My conclusions from F2F discussion:

This is not a happy conclusion. We need a way to signal this but we also need a consistent timing model.

Ideas for fixing it:

sandersaares commented 5 years ago

So where does this leave us?

The only signal we have currently available is MPD@minimumUpdatePeriod. A service can signal that it will never update the MPD by removing this attribute. This implies that there will be no more content coming.

Is this signal enough? My gut feeling says yes. It is also what is proposed in the OP. I will integrate this as some "signaling end of dynamic content" chapter into Dash-Industry-Forum/DASH-IF-IOP#210 unless objections arise.

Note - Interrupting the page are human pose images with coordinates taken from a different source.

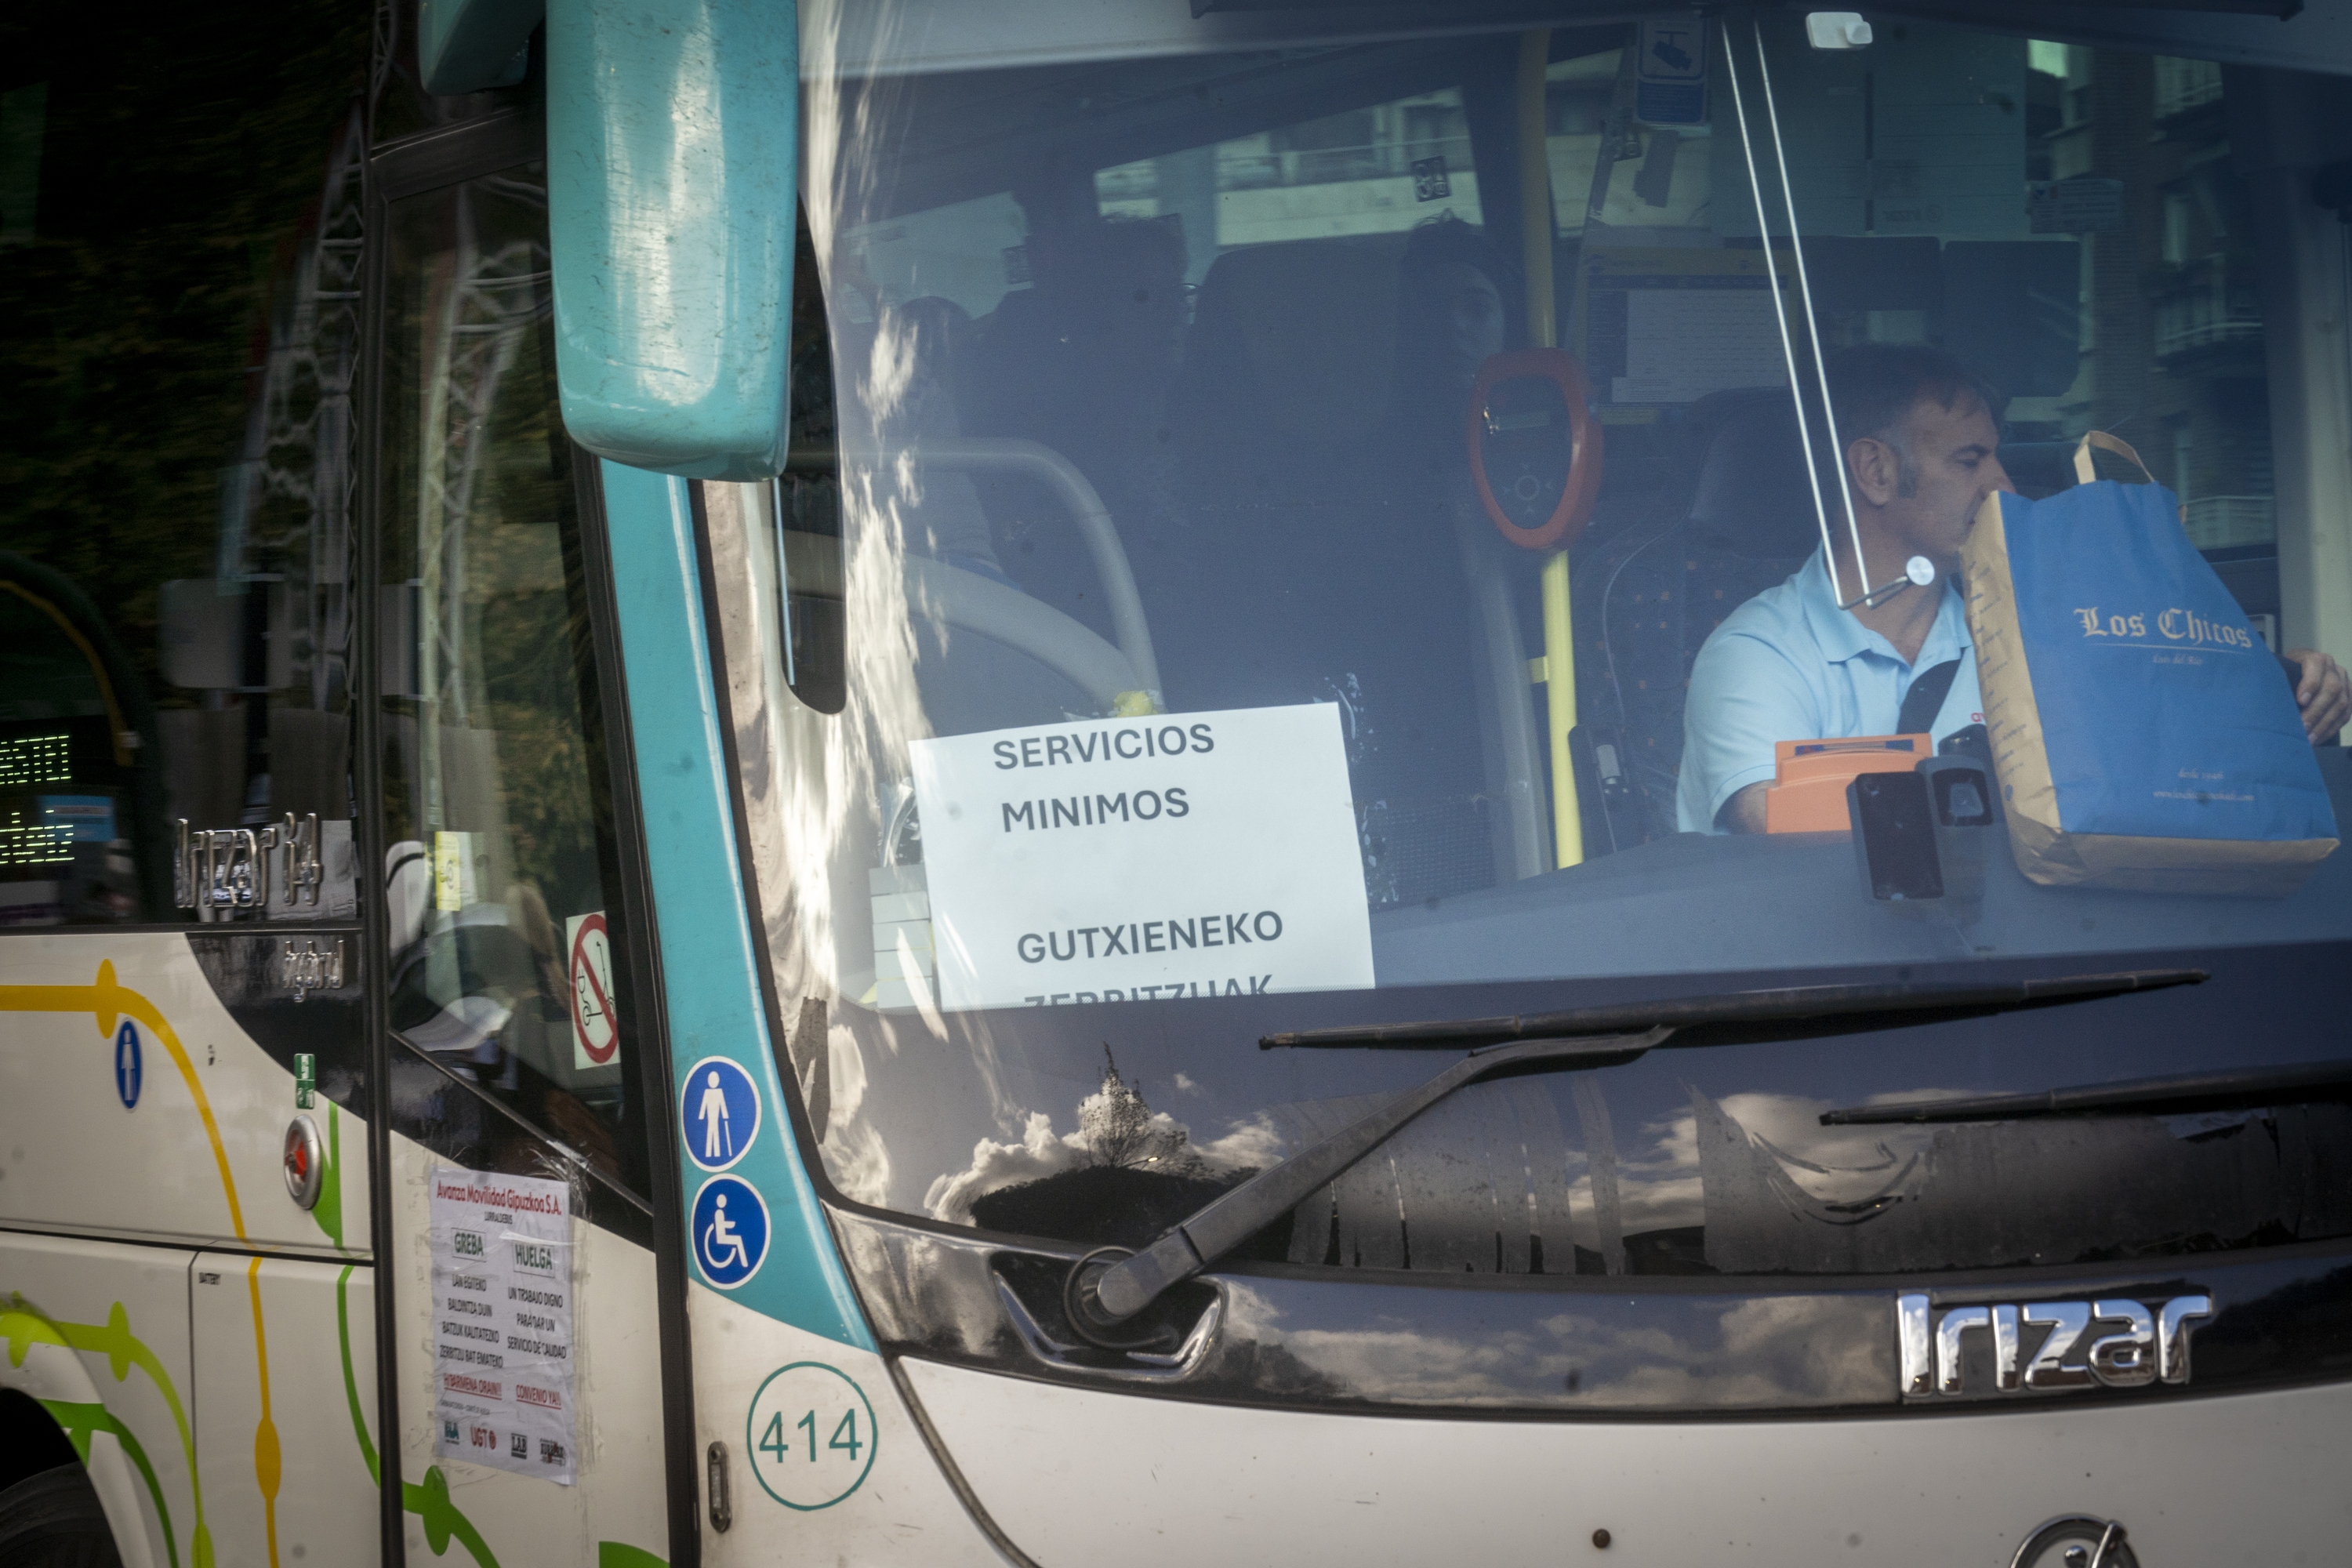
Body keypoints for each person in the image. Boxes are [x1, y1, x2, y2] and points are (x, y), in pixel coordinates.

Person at [1678, 344, 2350, 835]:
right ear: (1876, 471)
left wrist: (2281, 692)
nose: (2003, 485)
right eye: (1970, 460)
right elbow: (1777, 832)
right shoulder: (1756, 654)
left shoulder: (2036, 630)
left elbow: (2164, 754)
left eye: (1997, 457)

How does this interact with the dynamic->static conversion scenario? After all, if I signal that the event is over by saying "the MPD will never change" I cannot then later go and change it to a static manifest... or can I? Maybe this is fine in practice and only a theoretical obstacle.

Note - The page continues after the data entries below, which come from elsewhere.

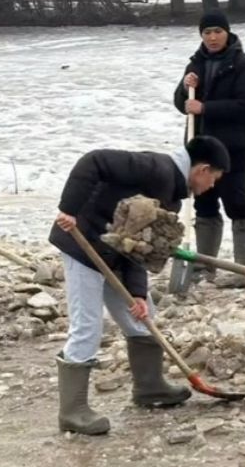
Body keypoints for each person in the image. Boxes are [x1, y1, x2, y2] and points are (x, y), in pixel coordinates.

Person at [47, 136, 230, 435]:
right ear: (202, 169)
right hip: (82, 246)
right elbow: (93, 160)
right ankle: (73, 411)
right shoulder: (153, 168)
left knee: (144, 317)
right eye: (215, 179)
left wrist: (138, 293)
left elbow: (138, 247)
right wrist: (69, 208)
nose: (212, 186)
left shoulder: (170, 191)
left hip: (113, 255)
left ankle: (150, 387)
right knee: (88, 327)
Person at [173, 10, 245, 284]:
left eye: (217, 32)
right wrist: (184, 89)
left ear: (227, 33)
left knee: (238, 204)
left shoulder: (243, 65)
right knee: (205, 205)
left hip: (233, 148)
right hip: (201, 149)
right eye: (207, 32)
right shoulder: (195, 64)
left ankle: (243, 269)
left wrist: (205, 108)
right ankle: (204, 266)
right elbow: (182, 104)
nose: (212, 37)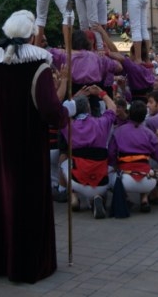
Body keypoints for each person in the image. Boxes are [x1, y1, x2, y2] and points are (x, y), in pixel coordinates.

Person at [0, 10, 67, 283]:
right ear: (31, 35)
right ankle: (26, 264)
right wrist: (66, 111)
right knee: (26, 203)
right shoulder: (38, 67)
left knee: (0, 200)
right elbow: (50, 110)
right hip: (27, 148)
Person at [59, 89, 117, 219]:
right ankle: (96, 196)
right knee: (111, 168)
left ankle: (73, 196)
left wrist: (74, 97)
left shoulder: (68, 126)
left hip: (78, 181)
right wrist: (102, 93)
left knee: (64, 162)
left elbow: (59, 111)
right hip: (102, 181)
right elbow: (113, 107)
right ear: (89, 108)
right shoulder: (102, 122)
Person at [108, 100, 158, 213]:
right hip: (149, 181)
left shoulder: (118, 131)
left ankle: (126, 198)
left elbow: (111, 154)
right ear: (144, 116)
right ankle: (144, 199)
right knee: (151, 169)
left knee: (108, 175)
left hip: (124, 180)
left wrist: (115, 165)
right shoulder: (149, 133)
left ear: (129, 113)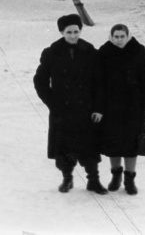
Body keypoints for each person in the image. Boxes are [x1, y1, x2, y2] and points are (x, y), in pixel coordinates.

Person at [33, 14, 107, 194]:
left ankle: (94, 180)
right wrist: (52, 102)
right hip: (62, 110)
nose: (73, 35)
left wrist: (98, 107)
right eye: (69, 32)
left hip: (86, 109)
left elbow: (100, 82)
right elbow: (40, 80)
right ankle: (67, 179)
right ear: (61, 32)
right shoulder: (52, 52)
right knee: (63, 147)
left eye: (76, 31)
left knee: (89, 146)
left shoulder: (90, 51)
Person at [99, 24, 145, 195]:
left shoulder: (138, 51)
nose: (119, 40)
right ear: (111, 36)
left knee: (131, 144)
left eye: (122, 36)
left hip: (134, 107)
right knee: (113, 143)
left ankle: (130, 179)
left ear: (128, 36)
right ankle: (116, 176)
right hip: (111, 107)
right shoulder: (104, 52)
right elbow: (98, 82)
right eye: (116, 36)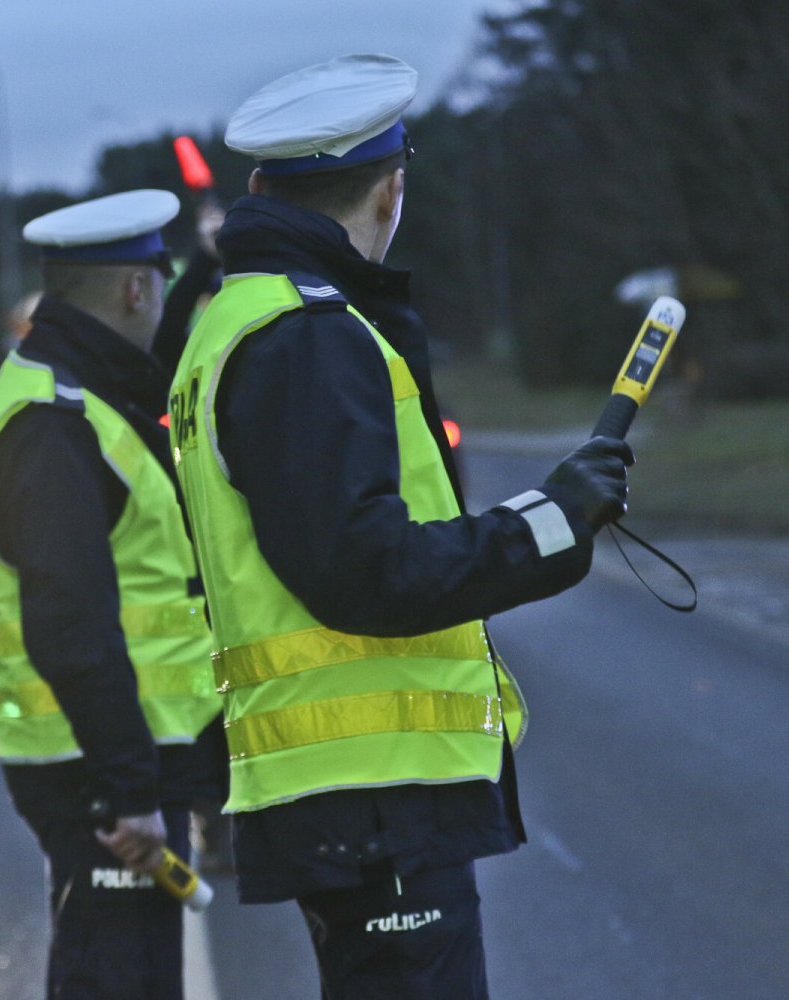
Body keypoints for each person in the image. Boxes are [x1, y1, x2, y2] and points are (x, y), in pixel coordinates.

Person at [168, 55, 634, 999]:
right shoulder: (305, 333)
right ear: (391, 190)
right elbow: (365, 570)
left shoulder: (236, 322)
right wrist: (551, 522)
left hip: (349, 789)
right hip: (369, 790)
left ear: (262, 188)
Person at [0, 189, 225, 1000]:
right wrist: (126, 790)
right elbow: (68, 622)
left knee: (133, 975)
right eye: (160, 279)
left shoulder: (81, 390)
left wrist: (208, 263)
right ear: (134, 290)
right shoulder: (52, 423)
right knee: (115, 980)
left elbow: (158, 358)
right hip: (99, 775)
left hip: (118, 760)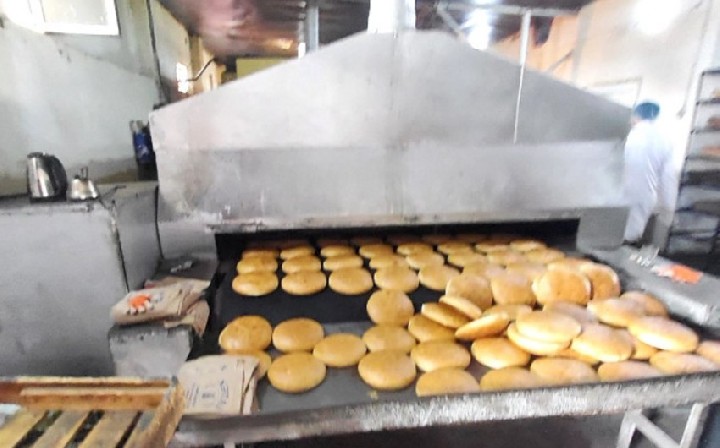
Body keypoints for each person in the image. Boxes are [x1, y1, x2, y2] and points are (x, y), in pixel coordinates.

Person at [623, 101, 676, 245]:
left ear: (635, 115)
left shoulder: (628, 135)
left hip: (614, 196)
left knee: (603, 239)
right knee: (629, 239)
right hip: (644, 196)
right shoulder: (665, 141)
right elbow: (668, 179)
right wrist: (668, 209)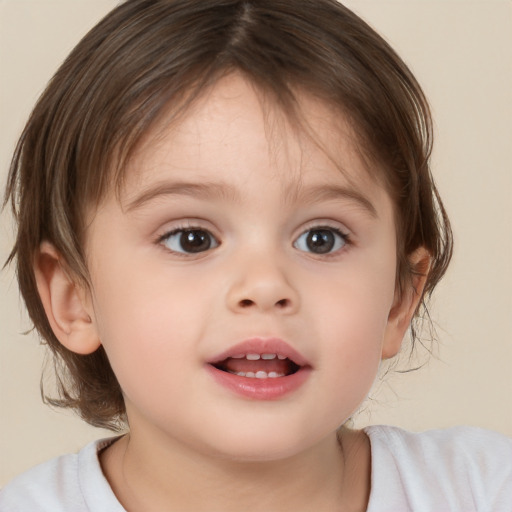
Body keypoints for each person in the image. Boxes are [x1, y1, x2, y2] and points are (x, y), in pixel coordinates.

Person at [1, 0, 510, 510]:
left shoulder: (482, 490)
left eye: (322, 238)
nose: (265, 285)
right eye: (192, 238)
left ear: (400, 298)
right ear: (74, 299)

sandersaares commented 5 years ago

Here is my attempt at wording this: https://dashif-documents.azurewebsites.net//DASH-IF-IOP/pull/210/DASH-IF-IOP.html#timing-mpd-updates-theend

ojw28 commented 5 years ago

I think it makes sense for the wording to decouple "nothing more will be added" from "this manifest wont change". "Nothing more will be added" can be true without "this manifest wont change", in the case that the manifest is being updated to remove content from the start as it becomes unavailable. My current understanding is:

After all, if I signal that the event is over by saying "the MPD will never change" I cannot then later go and change it to a static manifest... or can I? Maybe this is fine in practice and only a theoretical obstacle.

If it's ever going to change then it makes sense that it would change when minimumUpdatePeriod is removed. Although from a practical point of view I don't see the harm in changing it later (new playbacks will see it, existing ones wont because the client wont be refreshing the manifest).

ojw28 commented 5 years ago

So I'd suggest that there should be two separate SHALL clauses (one corresponding to each bullet point above).

sandersaares commented 5 years ago

I agree in principle but in practice, I see a problem.

Given that xlink periods can have a duration that is not known to the packager, there could be situations where the packager is unable to signal end of content via MPD@mediaPresentationDuration as it does not necessarily know the durations of the xlink periods.

This would make for a mechanism that only works without xlink periods, which seems undesirably limited. The interpretation I came up with (tying together end of content with end of updates) seemed to be a compromise that remains xlink compatible while not preventing any obvious use cases (since the main reason for MPD updates is to add more content, stopping MPD updates when content ends seems relatively harmless).

ojw28 commented 5 years ago

OK, I think that makes sense. Thanks for the explanation.

sandersaares commented 4 years ago

No further comments received in some time, so closing. This is now integrated into timing model document.